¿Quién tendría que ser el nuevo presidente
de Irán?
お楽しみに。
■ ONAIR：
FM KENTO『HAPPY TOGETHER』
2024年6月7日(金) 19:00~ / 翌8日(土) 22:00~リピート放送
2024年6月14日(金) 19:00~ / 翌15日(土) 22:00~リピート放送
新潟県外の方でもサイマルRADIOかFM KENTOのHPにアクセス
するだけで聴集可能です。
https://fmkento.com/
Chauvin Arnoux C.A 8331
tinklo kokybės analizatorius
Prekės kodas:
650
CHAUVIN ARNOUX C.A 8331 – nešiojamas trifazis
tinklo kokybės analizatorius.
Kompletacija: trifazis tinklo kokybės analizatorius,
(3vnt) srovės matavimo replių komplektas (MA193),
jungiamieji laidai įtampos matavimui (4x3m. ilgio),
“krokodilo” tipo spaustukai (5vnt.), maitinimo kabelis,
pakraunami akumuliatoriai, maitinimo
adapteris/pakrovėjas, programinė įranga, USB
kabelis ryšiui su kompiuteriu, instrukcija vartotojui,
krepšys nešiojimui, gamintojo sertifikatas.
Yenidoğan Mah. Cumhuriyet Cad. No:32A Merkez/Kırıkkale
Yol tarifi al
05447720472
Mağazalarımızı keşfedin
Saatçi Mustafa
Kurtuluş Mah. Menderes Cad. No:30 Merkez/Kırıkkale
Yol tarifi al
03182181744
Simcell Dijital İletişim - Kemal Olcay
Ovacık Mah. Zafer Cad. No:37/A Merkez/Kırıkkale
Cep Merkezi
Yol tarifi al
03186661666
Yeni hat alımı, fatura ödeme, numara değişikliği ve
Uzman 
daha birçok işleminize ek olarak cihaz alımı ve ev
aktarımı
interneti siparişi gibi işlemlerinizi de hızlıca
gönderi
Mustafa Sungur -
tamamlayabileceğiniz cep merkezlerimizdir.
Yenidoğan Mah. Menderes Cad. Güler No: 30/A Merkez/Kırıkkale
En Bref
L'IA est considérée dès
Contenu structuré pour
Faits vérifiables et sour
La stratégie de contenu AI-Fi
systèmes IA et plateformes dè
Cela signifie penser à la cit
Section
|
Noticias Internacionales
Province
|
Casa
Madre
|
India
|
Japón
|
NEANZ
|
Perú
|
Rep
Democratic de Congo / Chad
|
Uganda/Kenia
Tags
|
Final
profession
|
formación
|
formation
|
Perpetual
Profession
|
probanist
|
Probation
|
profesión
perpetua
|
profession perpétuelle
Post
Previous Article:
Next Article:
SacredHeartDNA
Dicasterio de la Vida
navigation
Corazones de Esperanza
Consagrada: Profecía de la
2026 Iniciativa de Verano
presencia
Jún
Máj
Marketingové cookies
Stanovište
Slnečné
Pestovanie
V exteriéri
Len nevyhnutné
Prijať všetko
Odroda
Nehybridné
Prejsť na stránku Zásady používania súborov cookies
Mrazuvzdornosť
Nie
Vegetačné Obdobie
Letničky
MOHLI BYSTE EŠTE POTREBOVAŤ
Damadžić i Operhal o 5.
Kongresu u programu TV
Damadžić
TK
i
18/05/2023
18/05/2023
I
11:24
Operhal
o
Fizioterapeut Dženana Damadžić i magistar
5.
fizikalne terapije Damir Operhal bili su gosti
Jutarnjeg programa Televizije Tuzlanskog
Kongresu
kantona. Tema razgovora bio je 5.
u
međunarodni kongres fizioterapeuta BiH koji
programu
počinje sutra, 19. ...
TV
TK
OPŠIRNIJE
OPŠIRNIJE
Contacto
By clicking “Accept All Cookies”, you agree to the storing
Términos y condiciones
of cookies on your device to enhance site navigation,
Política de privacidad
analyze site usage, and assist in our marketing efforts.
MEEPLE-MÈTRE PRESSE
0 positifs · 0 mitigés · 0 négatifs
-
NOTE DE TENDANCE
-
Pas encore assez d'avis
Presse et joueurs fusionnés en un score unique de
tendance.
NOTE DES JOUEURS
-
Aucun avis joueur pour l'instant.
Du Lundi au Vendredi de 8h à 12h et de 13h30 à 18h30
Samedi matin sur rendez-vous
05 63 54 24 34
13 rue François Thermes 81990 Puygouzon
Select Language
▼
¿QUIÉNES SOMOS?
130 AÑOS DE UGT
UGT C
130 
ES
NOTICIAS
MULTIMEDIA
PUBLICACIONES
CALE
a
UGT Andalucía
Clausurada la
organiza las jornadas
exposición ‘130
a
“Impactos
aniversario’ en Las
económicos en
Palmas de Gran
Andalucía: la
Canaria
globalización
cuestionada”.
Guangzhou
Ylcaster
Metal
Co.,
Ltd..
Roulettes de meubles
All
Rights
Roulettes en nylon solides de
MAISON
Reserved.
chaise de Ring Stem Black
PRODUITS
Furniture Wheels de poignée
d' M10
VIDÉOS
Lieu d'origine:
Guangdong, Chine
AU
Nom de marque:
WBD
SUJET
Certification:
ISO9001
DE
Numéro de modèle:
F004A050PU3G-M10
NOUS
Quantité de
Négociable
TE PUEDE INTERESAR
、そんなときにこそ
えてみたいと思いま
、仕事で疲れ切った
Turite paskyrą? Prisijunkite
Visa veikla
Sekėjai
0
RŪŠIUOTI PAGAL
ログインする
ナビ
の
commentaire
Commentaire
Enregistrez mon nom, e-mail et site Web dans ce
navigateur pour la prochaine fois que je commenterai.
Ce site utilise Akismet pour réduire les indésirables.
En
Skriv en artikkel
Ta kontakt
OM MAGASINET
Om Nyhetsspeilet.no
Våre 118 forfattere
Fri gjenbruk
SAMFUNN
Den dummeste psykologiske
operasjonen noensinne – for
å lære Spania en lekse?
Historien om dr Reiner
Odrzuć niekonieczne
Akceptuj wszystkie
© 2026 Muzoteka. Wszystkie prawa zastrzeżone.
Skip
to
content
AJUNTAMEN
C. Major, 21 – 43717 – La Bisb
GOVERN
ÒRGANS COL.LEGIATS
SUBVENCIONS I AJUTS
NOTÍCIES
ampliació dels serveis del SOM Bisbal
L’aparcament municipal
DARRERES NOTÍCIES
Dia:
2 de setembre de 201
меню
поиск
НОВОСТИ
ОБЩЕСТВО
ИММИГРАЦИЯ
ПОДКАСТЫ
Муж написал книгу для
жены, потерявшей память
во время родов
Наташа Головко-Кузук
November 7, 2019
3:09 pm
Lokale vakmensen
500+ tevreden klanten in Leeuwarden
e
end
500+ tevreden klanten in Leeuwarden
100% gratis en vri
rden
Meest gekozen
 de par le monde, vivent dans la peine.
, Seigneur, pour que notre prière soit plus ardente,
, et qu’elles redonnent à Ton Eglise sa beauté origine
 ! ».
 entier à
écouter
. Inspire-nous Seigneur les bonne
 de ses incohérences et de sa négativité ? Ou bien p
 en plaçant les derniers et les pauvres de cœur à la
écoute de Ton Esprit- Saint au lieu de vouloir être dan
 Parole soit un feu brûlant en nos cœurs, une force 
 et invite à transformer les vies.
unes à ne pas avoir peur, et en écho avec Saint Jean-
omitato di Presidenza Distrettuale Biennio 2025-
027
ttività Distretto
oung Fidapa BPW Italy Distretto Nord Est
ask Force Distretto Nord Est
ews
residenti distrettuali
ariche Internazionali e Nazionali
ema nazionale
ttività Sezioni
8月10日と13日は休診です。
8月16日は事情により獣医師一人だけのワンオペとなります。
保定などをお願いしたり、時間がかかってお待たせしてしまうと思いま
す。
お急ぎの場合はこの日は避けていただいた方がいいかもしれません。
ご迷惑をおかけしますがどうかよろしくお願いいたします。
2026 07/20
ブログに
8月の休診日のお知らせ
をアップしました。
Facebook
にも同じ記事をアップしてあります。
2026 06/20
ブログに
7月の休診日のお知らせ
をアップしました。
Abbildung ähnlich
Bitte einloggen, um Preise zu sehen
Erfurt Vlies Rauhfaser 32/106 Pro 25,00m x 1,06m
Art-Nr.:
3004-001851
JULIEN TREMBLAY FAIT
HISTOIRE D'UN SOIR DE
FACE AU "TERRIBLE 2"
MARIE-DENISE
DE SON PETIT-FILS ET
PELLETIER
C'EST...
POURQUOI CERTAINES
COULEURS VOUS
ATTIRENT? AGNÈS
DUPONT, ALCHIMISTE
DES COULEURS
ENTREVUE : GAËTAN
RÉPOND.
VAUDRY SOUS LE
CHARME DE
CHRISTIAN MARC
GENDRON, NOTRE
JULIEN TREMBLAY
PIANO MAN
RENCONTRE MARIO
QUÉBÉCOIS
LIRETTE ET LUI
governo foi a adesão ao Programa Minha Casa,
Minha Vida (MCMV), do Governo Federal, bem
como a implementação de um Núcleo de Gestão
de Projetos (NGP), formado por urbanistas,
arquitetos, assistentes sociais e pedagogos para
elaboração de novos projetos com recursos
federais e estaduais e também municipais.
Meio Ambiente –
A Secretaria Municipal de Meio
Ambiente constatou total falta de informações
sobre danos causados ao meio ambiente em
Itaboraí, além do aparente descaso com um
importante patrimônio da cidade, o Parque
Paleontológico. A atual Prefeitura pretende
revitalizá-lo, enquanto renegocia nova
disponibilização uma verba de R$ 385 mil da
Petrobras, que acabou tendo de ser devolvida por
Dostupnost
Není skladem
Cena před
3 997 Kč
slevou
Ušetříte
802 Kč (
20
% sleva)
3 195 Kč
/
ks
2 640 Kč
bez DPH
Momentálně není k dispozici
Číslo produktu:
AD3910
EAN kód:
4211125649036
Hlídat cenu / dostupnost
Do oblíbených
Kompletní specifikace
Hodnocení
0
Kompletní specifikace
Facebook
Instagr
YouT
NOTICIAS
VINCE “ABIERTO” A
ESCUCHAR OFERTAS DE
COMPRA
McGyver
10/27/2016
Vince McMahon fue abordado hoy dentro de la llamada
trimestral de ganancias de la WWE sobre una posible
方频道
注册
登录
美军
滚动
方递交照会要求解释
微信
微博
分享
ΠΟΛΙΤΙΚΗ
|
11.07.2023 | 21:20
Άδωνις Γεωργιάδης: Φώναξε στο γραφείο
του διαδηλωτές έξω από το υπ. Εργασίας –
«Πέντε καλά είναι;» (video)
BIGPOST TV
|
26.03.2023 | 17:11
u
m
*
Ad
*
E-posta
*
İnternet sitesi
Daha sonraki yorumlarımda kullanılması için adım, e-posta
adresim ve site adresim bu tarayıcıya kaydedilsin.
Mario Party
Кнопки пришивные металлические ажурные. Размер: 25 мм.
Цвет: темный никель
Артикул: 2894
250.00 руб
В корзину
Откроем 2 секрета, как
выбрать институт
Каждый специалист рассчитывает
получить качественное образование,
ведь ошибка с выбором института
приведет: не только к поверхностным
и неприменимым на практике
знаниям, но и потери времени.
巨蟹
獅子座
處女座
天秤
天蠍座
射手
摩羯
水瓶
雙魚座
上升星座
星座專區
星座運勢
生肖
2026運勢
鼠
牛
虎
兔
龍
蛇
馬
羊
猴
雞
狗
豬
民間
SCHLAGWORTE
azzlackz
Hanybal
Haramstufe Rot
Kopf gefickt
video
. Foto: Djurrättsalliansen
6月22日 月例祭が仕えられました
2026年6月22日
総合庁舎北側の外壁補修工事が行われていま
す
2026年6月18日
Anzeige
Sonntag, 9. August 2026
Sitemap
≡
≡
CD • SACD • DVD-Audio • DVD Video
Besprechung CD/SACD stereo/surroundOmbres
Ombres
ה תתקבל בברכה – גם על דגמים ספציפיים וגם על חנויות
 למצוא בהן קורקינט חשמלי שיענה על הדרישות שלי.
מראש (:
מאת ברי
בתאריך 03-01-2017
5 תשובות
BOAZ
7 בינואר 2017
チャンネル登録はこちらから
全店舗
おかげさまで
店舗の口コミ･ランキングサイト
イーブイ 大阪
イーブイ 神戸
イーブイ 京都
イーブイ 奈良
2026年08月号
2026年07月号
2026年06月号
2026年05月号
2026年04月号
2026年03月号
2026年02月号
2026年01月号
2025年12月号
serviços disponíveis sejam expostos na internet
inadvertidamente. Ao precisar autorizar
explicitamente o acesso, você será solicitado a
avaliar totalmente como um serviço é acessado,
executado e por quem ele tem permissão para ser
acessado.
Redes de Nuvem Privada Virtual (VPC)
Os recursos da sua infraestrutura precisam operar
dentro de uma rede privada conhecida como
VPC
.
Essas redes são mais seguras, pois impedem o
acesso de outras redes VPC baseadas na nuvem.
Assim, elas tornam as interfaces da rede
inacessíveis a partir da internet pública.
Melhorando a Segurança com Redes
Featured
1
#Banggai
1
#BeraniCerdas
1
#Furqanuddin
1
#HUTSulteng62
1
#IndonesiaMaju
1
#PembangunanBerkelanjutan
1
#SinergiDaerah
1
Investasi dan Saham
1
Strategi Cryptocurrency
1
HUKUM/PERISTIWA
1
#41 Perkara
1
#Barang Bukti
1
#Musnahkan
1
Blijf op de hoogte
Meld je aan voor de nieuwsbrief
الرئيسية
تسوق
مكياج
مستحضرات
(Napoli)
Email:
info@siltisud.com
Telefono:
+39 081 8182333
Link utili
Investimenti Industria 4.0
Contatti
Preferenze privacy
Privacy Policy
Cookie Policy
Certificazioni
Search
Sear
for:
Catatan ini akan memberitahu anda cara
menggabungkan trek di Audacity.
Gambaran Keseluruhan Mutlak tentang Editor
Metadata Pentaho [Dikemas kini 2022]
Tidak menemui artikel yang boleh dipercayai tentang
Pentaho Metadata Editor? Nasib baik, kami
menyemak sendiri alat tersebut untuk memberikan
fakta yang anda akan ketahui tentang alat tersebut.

□ □ □ □ □

Show all lines above holding the word "Roulettes".

Roulettes de meubles
Roulettes en nylon solides de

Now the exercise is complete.